ASSIGNMENT: Write out every line below that contains "reset".
━━━━━ SOURCE DATA ━━━━━
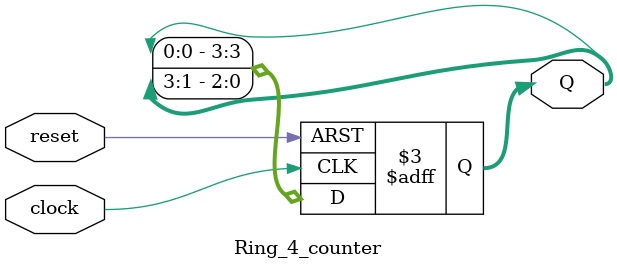
<source format=v>
`timescale 1ns / 1ps
module Ring_4_counter(
	input 		clock, reset,
	output reg	[3:0]Q
	);
	
	always @(posedge clock or posedge reset)
	begin
		if (reset == 1) Q <= 4'b1110;
		else
		begin
			Q[3] <= Q[0];
			Q[2] <= Q[3];
			Q[1] <= Q[2];
			Q[0] <= Q[1];
		end
	end
endmodule 
</source>
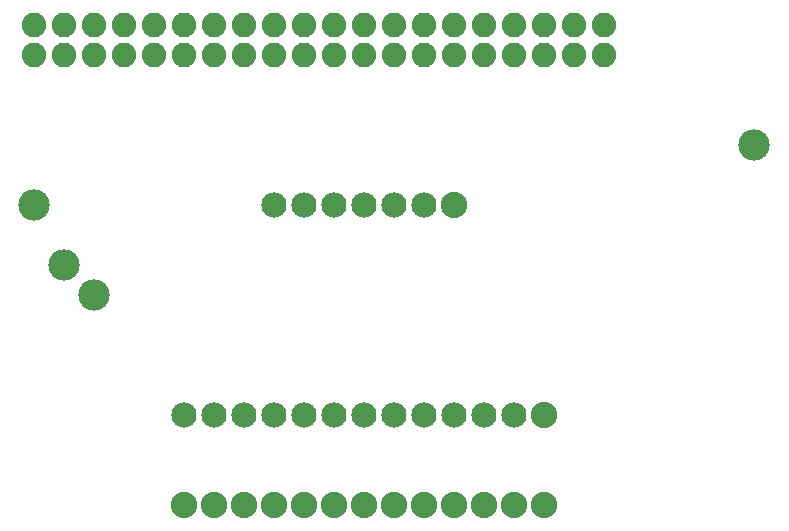
<source format=gbs>
G04 MADE WITH FRITZING*
G04 WWW.FRITZING.ORG*
G04 DOUBLE SIDED*
G04 HOLES PLATED*
G04 CONTOUR ON CENTER OF CONTOUR VECTOR*
%ASAXBY*%
%FSLAX23Y23*%
%MOIN*%
%OFA0B0*%
%SFA1.0B1.0*%
%ADD10C,0.104488*%
%ADD11C,0.081889*%
%ADD12C,0.081917*%
%ADD13C,0.088000*%
%ADD14C,0.084000*%
%LNMASK0*%
G90*
G70*
G54D10*
X2722Y1681D03*
X522Y1181D03*
X322Y1481D03*
X422Y1281D03*
G54D11*
X322Y1981D03*
X422Y1981D03*
X522Y1981D03*
X622Y1981D03*
G54D12*
X722Y1981D03*
G54D11*
X822Y1981D03*
X922Y1981D03*
X1022Y1981D03*
X1122Y1981D03*
G54D12*
X1222Y1981D03*
G54D11*
X1322Y1981D03*
G54D12*
X1422Y1981D03*
G54D11*
X1522Y1981D03*
X1622Y1981D03*
X1722Y1981D03*
X1822Y1981D03*
G54D12*
X1922Y1981D03*
G54D11*
X2022Y1981D03*
X2122Y1981D03*
X2222Y1981D03*
X2222Y2081D03*
X2122Y2081D03*
X2022Y2081D03*
G54D12*
X1922Y2081D03*
G54D11*
X1822Y2081D03*
X1722Y2081D03*
X1622Y2081D03*
X1522Y2081D03*
G54D12*
X1422Y2081D03*
G54D11*
X1322Y2081D03*
G54D12*
X1222Y2081D03*
G54D11*
X1122Y2081D03*
X1022Y2081D03*
X922Y2081D03*
X822Y2081D03*
G54D12*
X722Y2081D03*
G54D11*
X622Y2081D03*
X522Y2081D03*
X422Y2081D03*
X322Y2081D03*
G54D13*
X2022Y781D03*
X1722Y1481D03*
G54D14*
X1422Y781D03*
X1122Y1481D03*
X1022Y781D03*
X1622Y781D03*
X1222Y781D03*
X822Y781D03*
X1522Y781D03*
X1322Y781D03*
X1122Y781D03*
X922Y781D03*
X1622Y1481D03*
X1222Y1481D03*
X1522Y1481D03*
X1422Y1481D03*
X1322Y1481D03*
X1922Y781D03*
X1822Y781D03*
X1722Y781D03*
G54D13*
X822Y481D03*
X922Y481D03*
X1022Y481D03*
X1122Y481D03*
X1222Y481D03*
X1322Y481D03*
X1422Y481D03*
X1522Y481D03*
X1622Y481D03*
X1722Y481D03*
X1822Y481D03*
X1922Y481D03*
X2022Y481D03*
G04 End of Mask0*
M02*
</source>
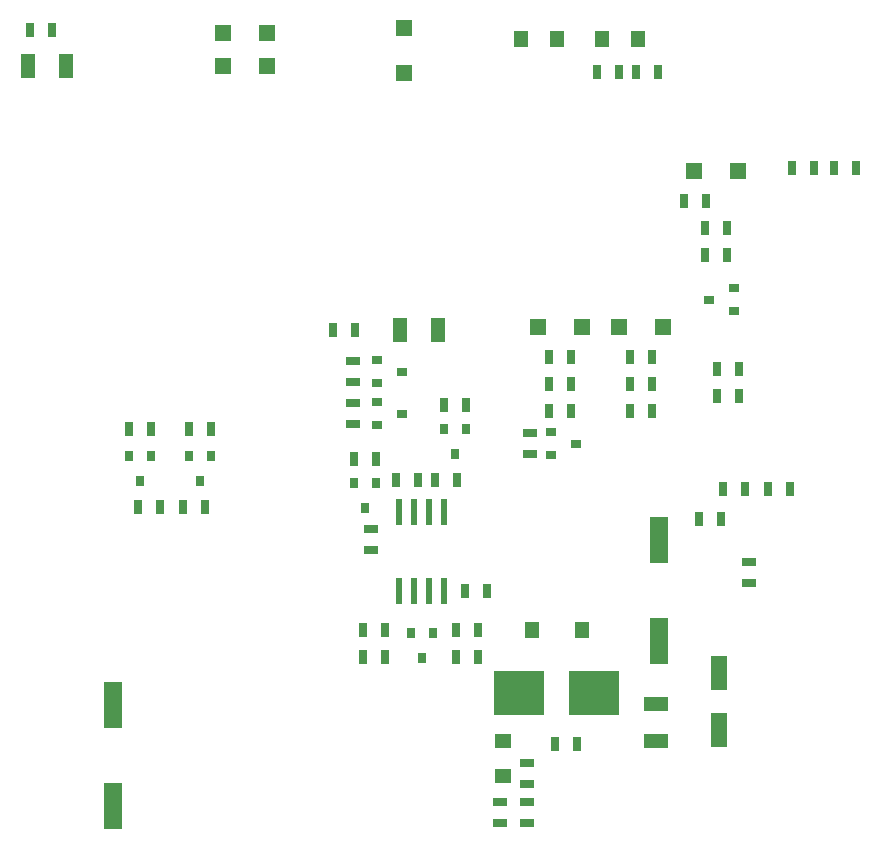
<source format=gtp>
G75*
%MOIN*%
%OFA0B0*%
%FSLAX25Y25*%
%IPPOS*%
%LPD*%
%AMOC8*
5,1,8,0,0,1.08239X$1,22.5*
%
%ADD10R,0.04724X0.07874*%
%ADD11R,0.03150X0.04724*%
%ADD12R,0.05512X0.11811*%
%ADD13R,0.07874X0.04724*%
%ADD14R,0.05000X0.05787*%
%ADD15R,0.03150X0.03543*%
%ADD16R,0.05512X0.04724*%
%ADD17R,0.16700X0.15000*%
%ADD18R,0.02362X0.08661*%
%ADD19R,0.04724X0.03150*%
%ADD20R,0.04724X0.05512*%
%ADD21R,0.03543X0.03150*%
%ADD22R,0.05512X0.05512*%
%ADD23R,0.06299X0.15354*%
D10*
X0171701Y0191000D03*
X0184299Y0191000D03*
X0060299Y0279000D03*
X0047701Y0279000D03*
D11*
X0048457Y0291000D03*
X0055543Y0291000D03*
X0149457Y0191000D03*
X0156543Y0191000D03*
X0186457Y0166000D03*
X0193543Y0166000D03*
X0163543Y0148000D03*
X0156457Y0148000D03*
X0170457Y0141000D03*
X0177543Y0141000D03*
X0183457Y0141000D03*
X0190543Y0141000D03*
X0221457Y0164000D03*
X0228543Y0164000D03*
X0228543Y0173000D03*
X0221457Y0173000D03*
X0221457Y0182000D03*
X0228543Y0182000D03*
X0248457Y0182000D03*
X0255543Y0182000D03*
X0255543Y0173000D03*
X0248457Y0173000D03*
X0248457Y0164000D03*
X0255543Y0164000D03*
X0277457Y0169000D03*
X0284543Y0169000D03*
X0284543Y0178000D03*
X0277457Y0178000D03*
X0280543Y0216000D03*
X0273457Y0216000D03*
X0273457Y0225000D03*
X0280543Y0225000D03*
X0273543Y0234000D03*
X0266457Y0234000D03*
X0302457Y0245000D03*
X0309543Y0245000D03*
X0316457Y0245000D03*
X0323543Y0245000D03*
X0257543Y0277000D03*
X0250457Y0277000D03*
X0244543Y0277000D03*
X0237457Y0277000D03*
X0108543Y0158000D03*
X0101457Y0158000D03*
X0088543Y0158000D03*
X0081457Y0158000D03*
X0084457Y0132000D03*
X0091543Y0132000D03*
X0099457Y0132000D03*
X0106543Y0132000D03*
X0159457Y0091000D03*
X0166543Y0091000D03*
X0166543Y0082000D03*
X0159457Y0082000D03*
X0190457Y0082000D03*
X0197543Y0082000D03*
X0197543Y0091000D03*
X0190457Y0091000D03*
X0193457Y0104000D03*
X0200543Y0104000D03*
X0223457Y0053000D03*
X0230543Y0053000D03*
X0271457Y0128000D03*
X0278543Y0128000D03*
X0279457Y0138000D03*
X0286543Y0138000D03*
X0294457Y0138000D03*
X0301543Y0138000D03*
D12*
X0278000Y0076449D03*
X0278000Y0057551D03*
D13*
X0257000Y0053701D03*
X0257000Y0066299D03*
D14*
X0232465Y0091000D03*
X0215535Y0091000D03*
D15*
X0182740Y0089937D03*
X0175260Y0089937D03*
X0179000Y0081669D03*
X0160000Y0131669D03*
X0156260Y0139937D03*
X0163740Y0139937D03*
X0186260Y0157937D03*
X0193740Y0157937D03*
X0190000Y0149669D03*
X0108740Y0148937D03*
X0101260Y0148937D03*
X0105000Y0140669D03*
X0088740Y0148937D03*
X0081260Y0148937D03*
X0085000Y0140669D03*
D16*
X0206000Y0053906D03*
X0206000Y0042094D03*
D17*
X0211400Y0070000D03*
X0236500Y0070000D03*
D18*
X0186500Y0103890D03*
X0181500Y0103890D03*
X0176500Y0103890D03*
X0171500Y0103890D03*
X0171500Y0130110D03*
X0176500Y0130110D03*
X0181500Y0130110D03*
X0186500Y0130110D03*
D19*
X0162000Y0124543D03*
X0162000Y0117457D03*
X0156000Y0159457D03*
X0156000Y0166543D03*
X0156000Y0173457D03*
X0156000Y0180543D03*
X0215000Y0156543D03*
X0215000Y0149457D03*
X0288000Y0113543D03*
X0288000Y0106457D03*
X0214000Y0046543D03*
X0214000Y0039457D03*
X0214000Y0033543D03*
X0214000Y0026457D03*
X0205000Y0026457D03*
X0205000Y0033543D03*
D20*
X0212094Y0288000D03*
X0223906Y0288000D03*
X0239094Y0288000D03*
X0250906Y0288000D03*
D21*
X0282937Y0204740D03*
X0282937Y0197260D03*
X0274669Y0201000D03*
X0222063Y0156740D03*
X0222063Y0149260D03*
X0230331Y0153000D03*
X0172331Y0163000D03*
X0164063Y0159260D03*
X0164063Y0166740D03*
X0164063Y0173260D03*
X0172331Y0177000D03*
X0164063Y0180740D03*
D22*
X0217520Y0192000D03*
X0232480Y0192000D03*
X0244520Y0192000D03*
X0259480Y0192000D03*
X0269520Y0244000D03*
X0284480Y0244000D03*
X0173000Y0276520D03*
X0173000Y0291480D03*
X0127480Y0290000D03*
X0127480Y0279000D03*
X0112520Y0279000D03*
X0112520Y0290000D03*
D23*
X0076000Y0032268D03*
X0076000Y0065732D03*
X0258000Y0087268D03*
X0258000Y0120732D03*
M02*

</source>
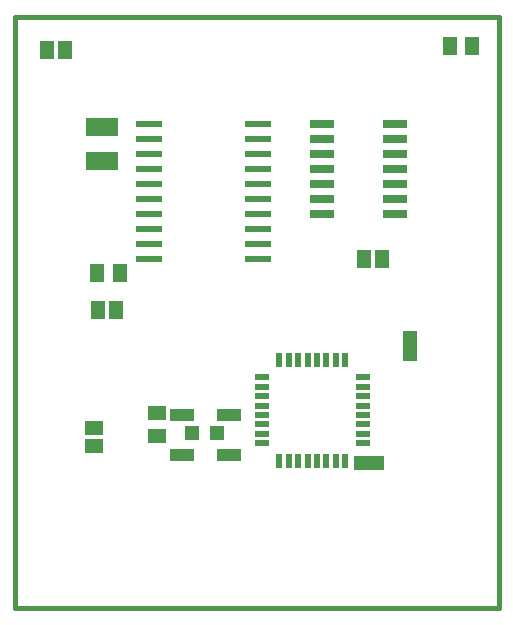
<source format=gtp>
G75*
%MOIN*%
%OFA0B0*%
%FSLAX24Y24*%
%IPPOS*%
%LPD*%
%AMOC8*
5,1,8,0,0,1.08239X$1,22.5*
%
%ADD10C,0.0160*%
%ADD11R,0.0500X0.0220*%
%ADD12R,0.0220X0.0500*%
%ADD13R,0.0472X0.0472*%
%ADD14R,0.0500X0.1000*%
%ADD15R,0.1000X0.0500*%
%ADD16R,0.0460X0.0630*%
%ADD17R,0.0866X0.0236*%
%ADD18R,0.0512X0.0591*%
%ADD19R,0.0800X0.0260*%
%ADD20R,0.1063X0.0630*%
%ADD21R,0.0630X0.0460*%
%ADD22R,0.0787X0.0433*%
%ADD23R,0.0591X0.0512*%
D10*
X001046Y000180D02*
X017188Y000180D01*
X017188Y019865D01*
X001046Y019865D01*
X001046Y000180D01*
D11*
X009277Y005660D03*
X009277Y005975D03*
X009277Y006290D03*
X009277Y006605D03*
X009277Y006920D03*
X009277Y007235D03*
X009277Y007550D03*
X009277Y007865D03*
X012657Y007865D03*
X012657Y007550D03*
X012657Y007235D03*
X012657Y006920D03*
X012657Y006605D03*
X012657Y006290D03*
X012657Y005975D03*
X012657Y005660D03*
D12*
X012069Y005073D03*
X011754Y005073D03*
X011440Y005073D03*
X011125Y005073D03*
X010810Y005073D03*
X010495Y005073D03*
X010180Y005073D03*
X009865Y005073D03*
X009865Y008453D03*
X010180Y008453D03*
X010495Y008453D03*
X010810Y008453D03*
X011125Y008453D03*
X011440Y008453D03*
X011754Y008453D03*
X012069Y008453D03*
D13*
X007782Y006015D03*
X006955Y006015D03*
D14*
X014224Y008903D03*
D15*
X012857Y004995D03*
D16*
X012683Y011792D03*
X013283Y011792D03*
X004425Y010089D03*
X003825Y010089D03*
X002736Y018782D03*
X002136Y018782D03*
D17*
X005534Y016288D03*
X005534Y015788D03*
X005534Y015288D03*
X005534Y014788D03*
X005534Y014288D03*
X005534Y013788D03*
X005534Y013288D03*
X005534Y012788D03*
X005534Y012288D03*
X005534Y011788D03*
X009156Y011788D03*
X009156Y012288D03*
X009156Y012788D03*
X009156Y013288D03*
X009156Y013788D03*
X009156Y014288D03*
X009156Y014788D03*
X009156Y015288D03*
X009156Y015788D03*
X009156Y016288D03*
D18*
X004550Y011322D03*
X003802Y011322D03*
X015558Y018889D03*
X016306Y018889D03*
D19*
X013712Y016306D03*
X013712Y015806D03*
X013712Y015306D03*
X013712Y014806D03*
X013712Y014306D03*
X013712Y013806D03*
X013712Y013306D03*
X011292Y013306D03*
X011292Y013806D03*
X011292Y014306D03*
X011292Y014806D03*
X011292Y015306D03*
X011292Y015806D03*
X011292Y016306D03*
D20*
X003967Y016188D03*
X003967Y015086D03*
D21*
X003686Y006180D03*
X003686Y005580D03*
D22*
X006618Y005271D03*
X006618Y006609D03*
X008193Y006609D03*
X008193Y005271D03*
D23*
X005786Y005906D03*
X005786Y006654D03*
M02*

</source>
━━━━━
TASK RESULT:
	input 		clock, reset,
	always @(posedge clock or posedge reset)
		if (reset == 1) Q <= 4'b1110;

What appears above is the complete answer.